▸ Required action A: Could you retype the loan guaranty text from "Reinstatement; Stay of" up to and including "by the Lender."?

▸ Supplied text:
----

Reinstatement; Stay of
Acceleration
. If at any time any payment of any portion of the
Guaranteed Obligations is rescinded or must otherwise be restored or returned
upon the insolvency, bankruptcy, or reorganization of the Borrower or otherwise,
each Loan Guarantor’s obligations under this Loan Guaranty with respect to that
payment shall be reinstated at such time as though the payment had not been made
and whether or not the Administrative Agent and the Lenders are in possession of
this Loan Guaranty. If acceleration of the time for payment of any of the
Guaranteed Obligations is stayed upon the insolvency, bankruptcy or
reorganization of the Borrower, all such amounts otherwise subject to
acceleration under the terms of any agreement relating to the Guaranteed
Obligations shall nonetheless be payable by the Loan Guarantors forthwith on
demand by the Lender.
SECTION 10.07.
Taxes
. All
payments of the Guaranteed Obligations will be made by each Loan Guarantor free
and clear of and without deduction for any Indemnified Taxes or Other Taxes;
provided
that
if any Loan Guarantor shall be required to deduct any Indemnified Taxes or Other
Taxes from such payments, then (i) the sum payable shall be increased as
necessary so that after making all required deductions (including deductions
applicable to additional sums payable under this Section) the Administrative
Agent or Lender (as the case may be) receives an amount equal to the sum it
would have received had no such deductions been made, (ii) such Loan
Guarantor shall make such deductions and (iii) such Loan Guarantor shall
pay the full amount deducted to the relevant Governmental Authority in
accordance with applicable law.
SECTION 10.08.

----

▸ Data for this exercise:

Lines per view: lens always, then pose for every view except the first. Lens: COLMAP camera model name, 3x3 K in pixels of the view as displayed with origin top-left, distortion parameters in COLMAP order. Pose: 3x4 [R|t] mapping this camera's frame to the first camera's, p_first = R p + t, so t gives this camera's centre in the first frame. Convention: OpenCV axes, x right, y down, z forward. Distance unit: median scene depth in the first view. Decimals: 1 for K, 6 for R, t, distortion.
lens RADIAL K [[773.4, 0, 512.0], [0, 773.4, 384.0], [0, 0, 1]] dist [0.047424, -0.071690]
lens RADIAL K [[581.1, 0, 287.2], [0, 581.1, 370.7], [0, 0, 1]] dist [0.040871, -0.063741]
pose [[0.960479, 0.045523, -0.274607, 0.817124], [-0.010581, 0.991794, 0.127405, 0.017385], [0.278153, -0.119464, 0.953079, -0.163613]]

----

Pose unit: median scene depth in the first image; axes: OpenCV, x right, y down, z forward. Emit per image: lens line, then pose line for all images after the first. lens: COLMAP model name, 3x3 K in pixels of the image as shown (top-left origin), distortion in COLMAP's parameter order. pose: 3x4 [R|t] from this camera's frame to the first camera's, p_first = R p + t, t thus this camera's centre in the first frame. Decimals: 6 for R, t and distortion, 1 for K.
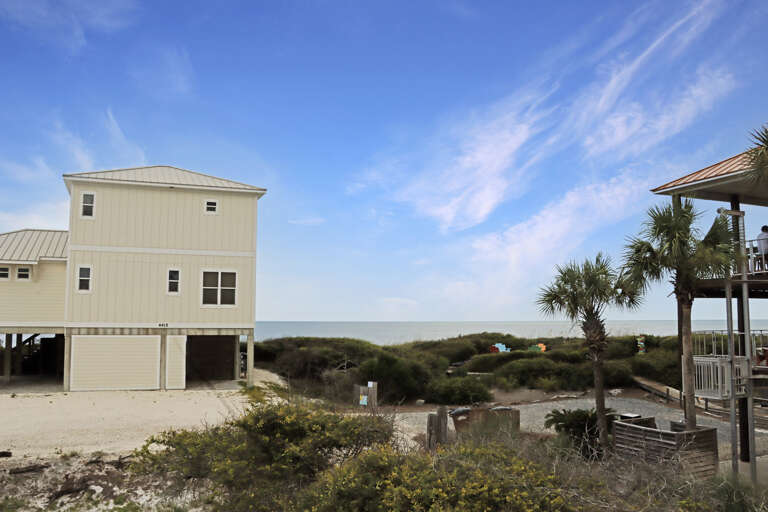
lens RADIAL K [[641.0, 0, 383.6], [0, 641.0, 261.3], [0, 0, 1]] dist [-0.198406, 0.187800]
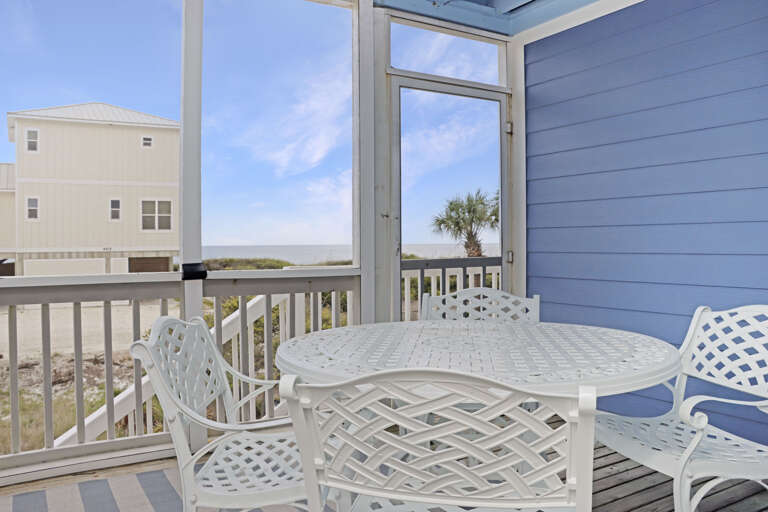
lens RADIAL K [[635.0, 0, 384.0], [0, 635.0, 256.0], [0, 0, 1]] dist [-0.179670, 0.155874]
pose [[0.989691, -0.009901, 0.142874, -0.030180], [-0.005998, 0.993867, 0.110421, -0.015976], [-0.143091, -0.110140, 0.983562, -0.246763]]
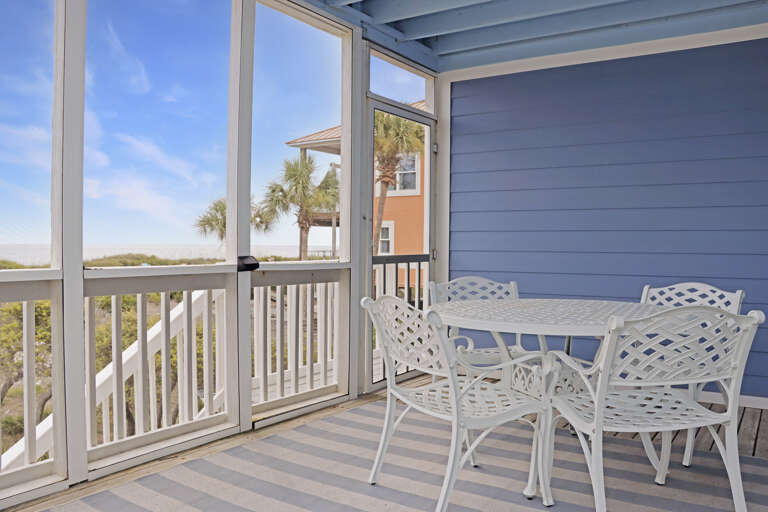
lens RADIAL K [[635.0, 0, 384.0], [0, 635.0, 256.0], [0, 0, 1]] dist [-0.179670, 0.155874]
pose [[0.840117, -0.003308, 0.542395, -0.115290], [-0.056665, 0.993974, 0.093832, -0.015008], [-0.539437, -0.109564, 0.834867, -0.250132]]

----

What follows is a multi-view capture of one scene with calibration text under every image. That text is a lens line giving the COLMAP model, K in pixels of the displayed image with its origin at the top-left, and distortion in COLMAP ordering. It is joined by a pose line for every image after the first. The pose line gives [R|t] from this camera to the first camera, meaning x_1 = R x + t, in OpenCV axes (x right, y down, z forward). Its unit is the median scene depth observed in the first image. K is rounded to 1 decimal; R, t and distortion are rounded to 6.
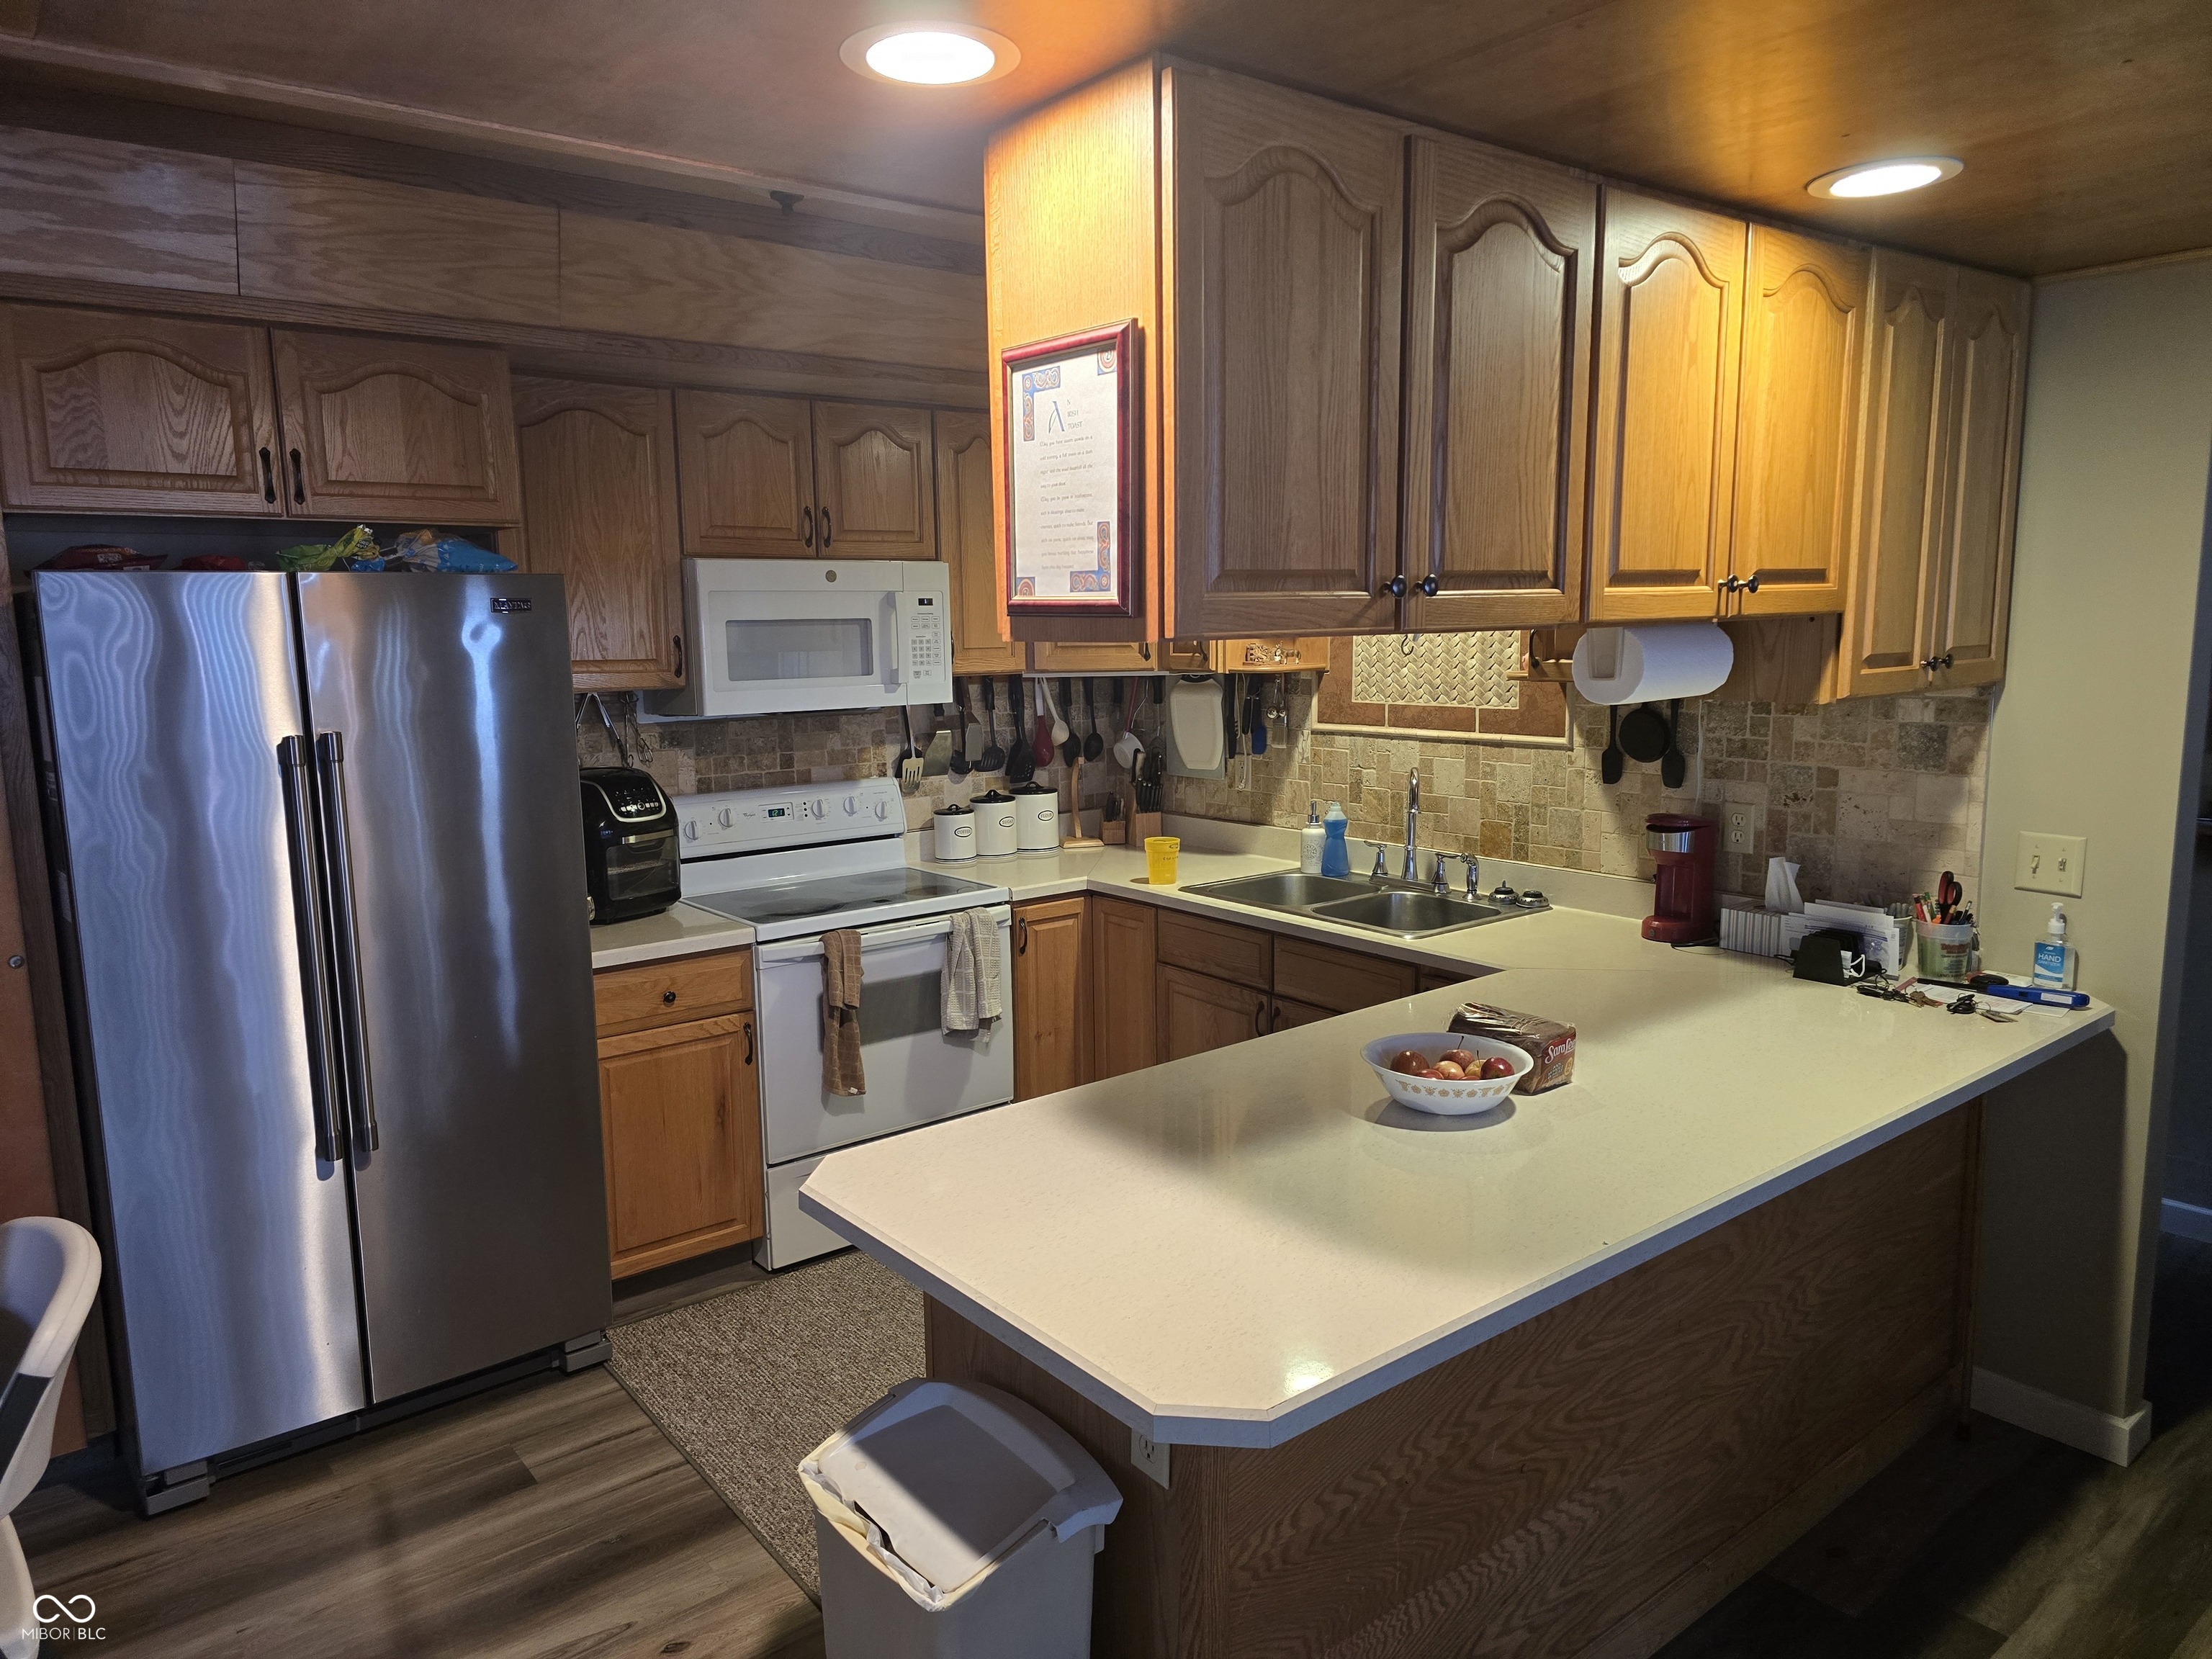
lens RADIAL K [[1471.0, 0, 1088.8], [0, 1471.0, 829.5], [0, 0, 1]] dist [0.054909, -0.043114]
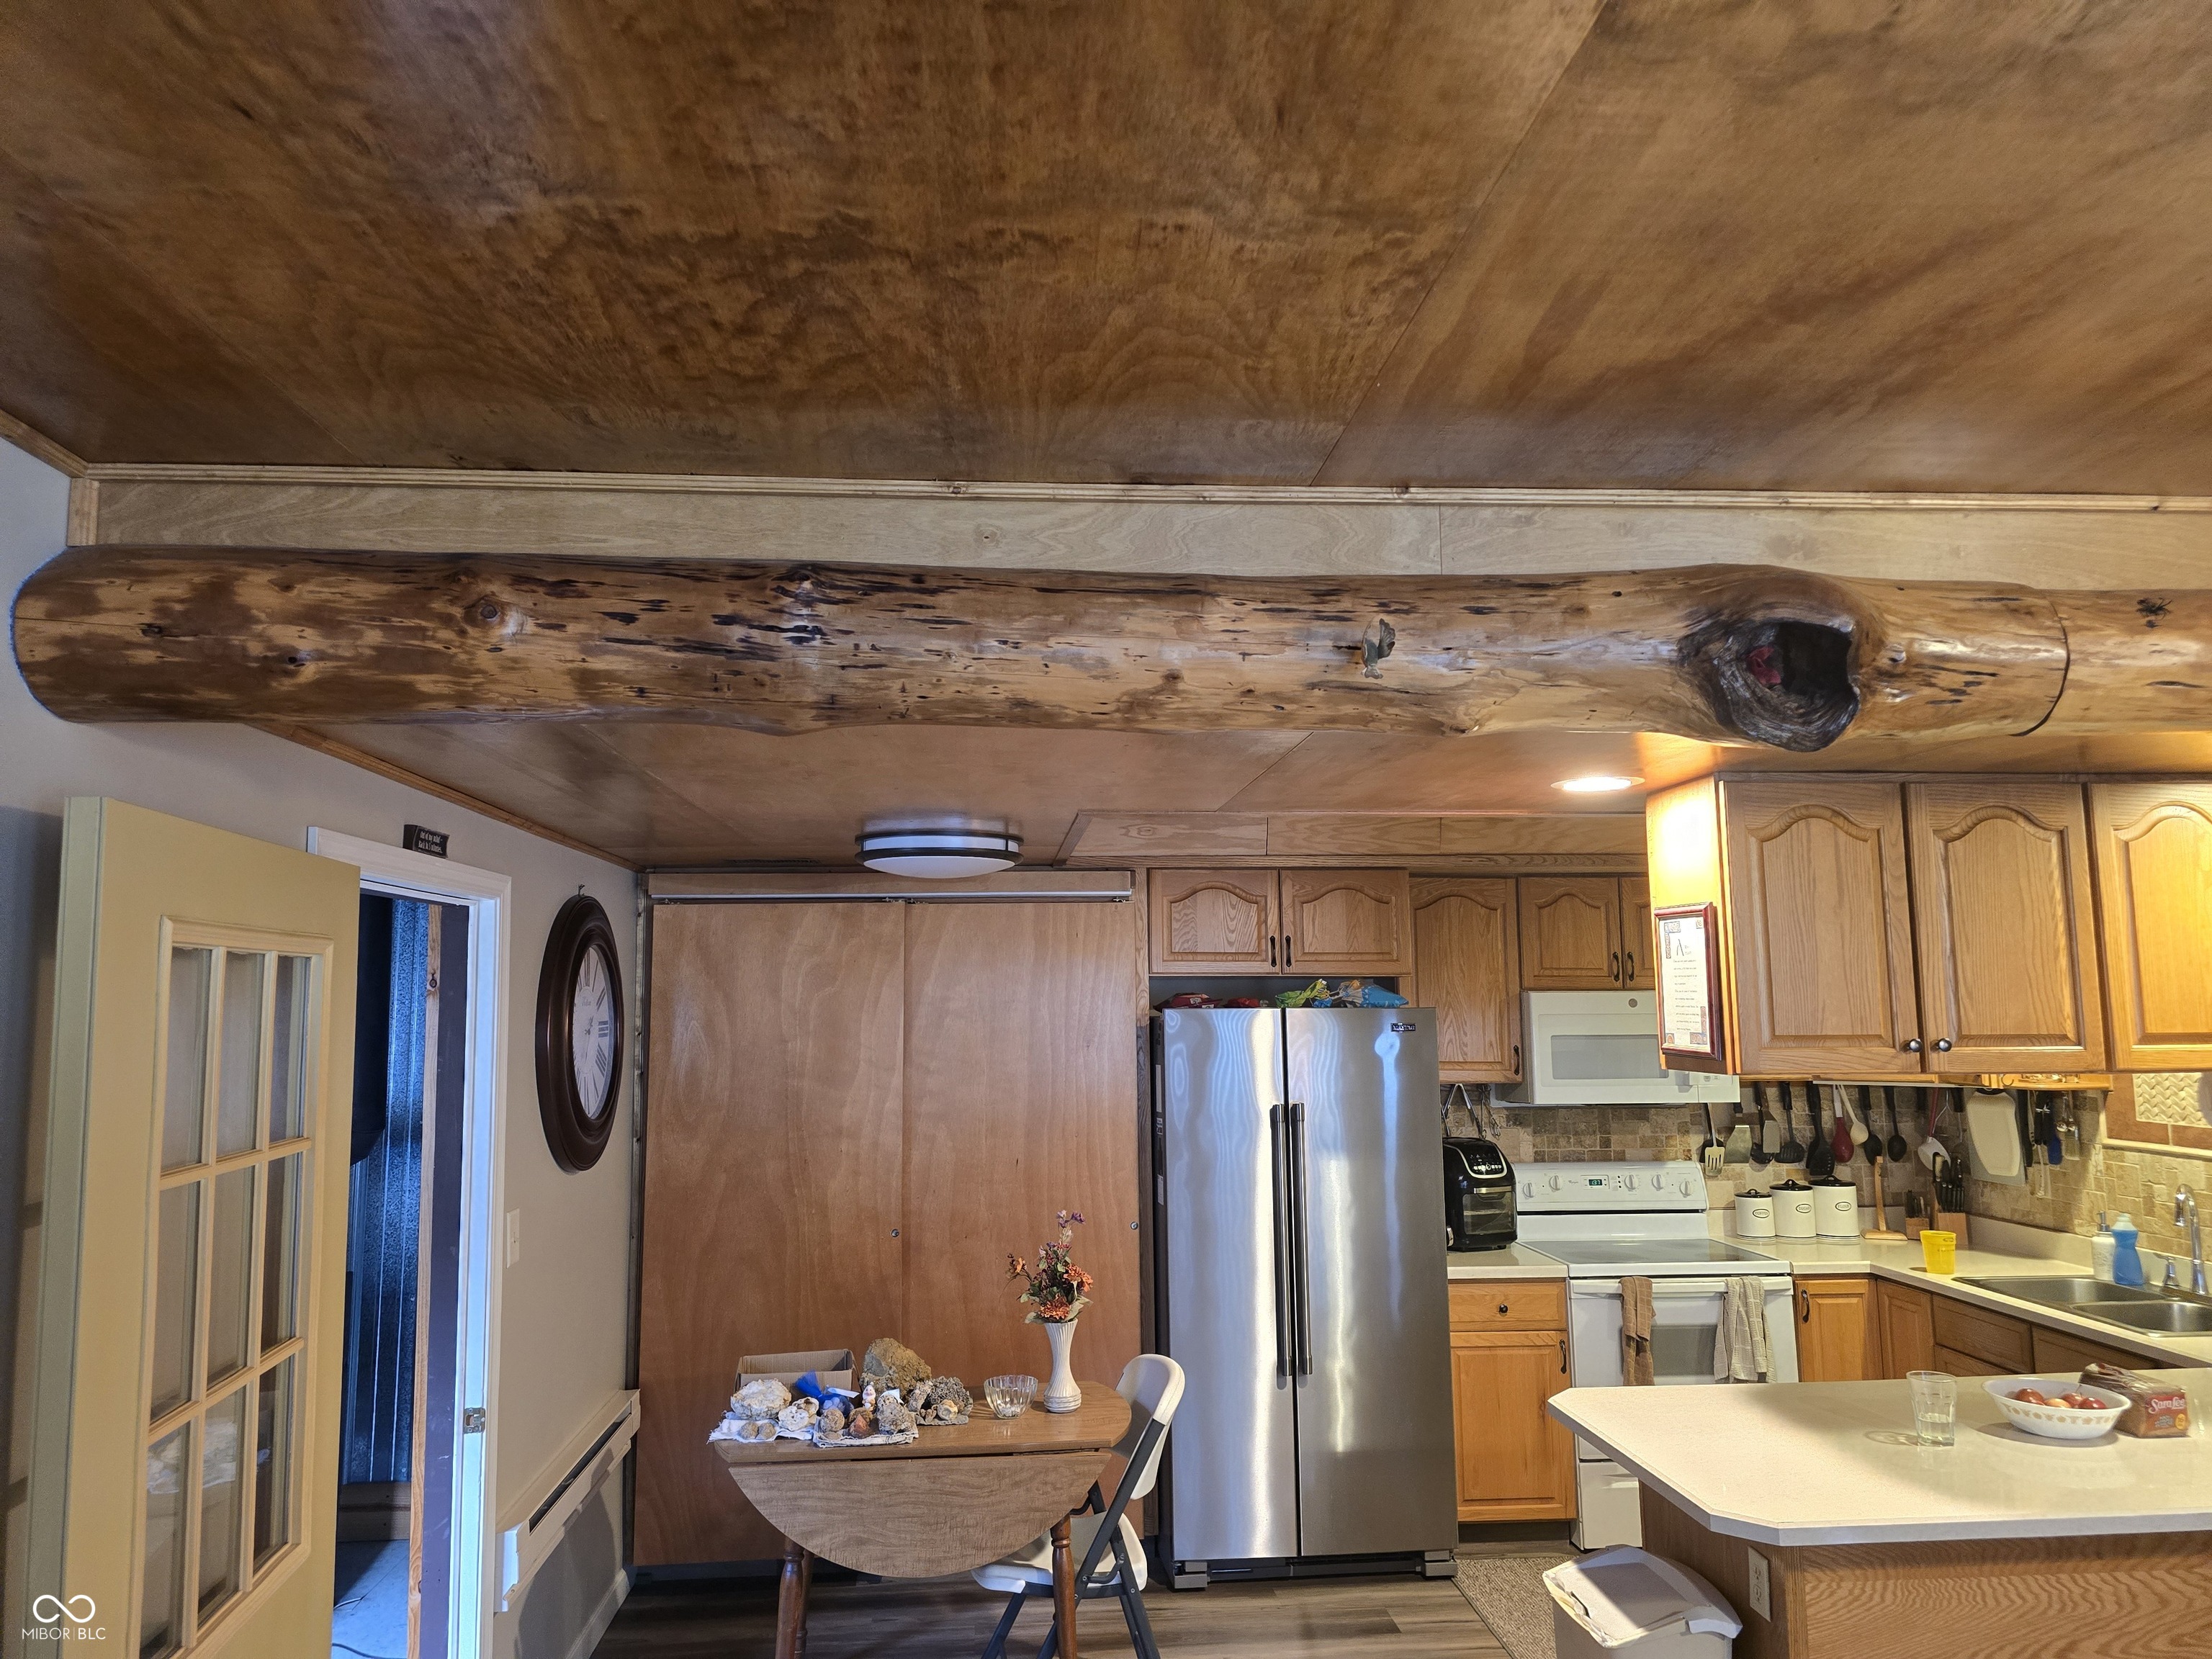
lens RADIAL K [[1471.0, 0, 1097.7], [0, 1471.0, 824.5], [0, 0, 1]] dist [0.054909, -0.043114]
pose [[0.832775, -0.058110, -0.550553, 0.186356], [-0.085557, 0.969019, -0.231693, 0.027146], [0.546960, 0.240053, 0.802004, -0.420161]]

----

▸ Required action B: In the listing, could you give back only the lines from the line with "Lines per view: lens" up to and including the line with "-0.119464, 0.953079, -0.163613]]", with "view" replaced by "image" and nothing else altered?

▸ Your response A:
Reinstatement; Stay of
Acceleration
. If at any time any payment of any portion of the
Guaranteed Obligations is rescinded or must otherwise be restored or returned
upon the insolvency, bankruptcy, or reorganization of the Borrower or otherwise,
each Loan Guarantor’s obligations under this Loan Guaranty with respect to that
payment shall be reinstated at such time as though the payment had not been made
and whether or not the Administrative Agent and the Lenders are in possession of
this Loan Guaranty. If acceleration of the time for payment of any of the
Guaranteed Obligations is stayed upon the insolvency, bankruptcy or
reorganization of the Borrower, all such amounts otherwise subject to
acceleration under the terms of any agreement relating to the Guaranteed
Obligations shall nonetheless be payable by the Loan Guarantors forthwith on
demand by the Lender.

▸ Your response B:
Lines per image: lens always, then pose for every image except the first. Lens: COLMAP camera model name, 3x3 K in pixels of the image as displayed with origin top-left, distortion parameters in COLMAP order. Pose: 3x4 [R|t] mapping this camera's frame to the first camera's, p_first = R p + t, so t gives this camera's centre in the first frame. Convention: OpenCV axes, x right, y down, z forward. Distance unit: median scene depth in the first image. Decimals: 1 for K, 6 for R, t, distortion.
lens RADIAL K [[773.4, 0, 512.0], [0, 773.4, 384.0], [0, 0, 1]] dist [0.047424, -0.071690]
lens RADIAL K [[581.1, 0, 287.2], [0, 581.1, 370.7], [0, 0, 1]] dist [0.040871, -0.063741]
pose [[0.960479, 0.045523, -0.274607, 0.817124], [-0.010581, 0.991794, 0.127405, 0.017385], [0.278153, -0.119464, 0.953079, -0.163613]]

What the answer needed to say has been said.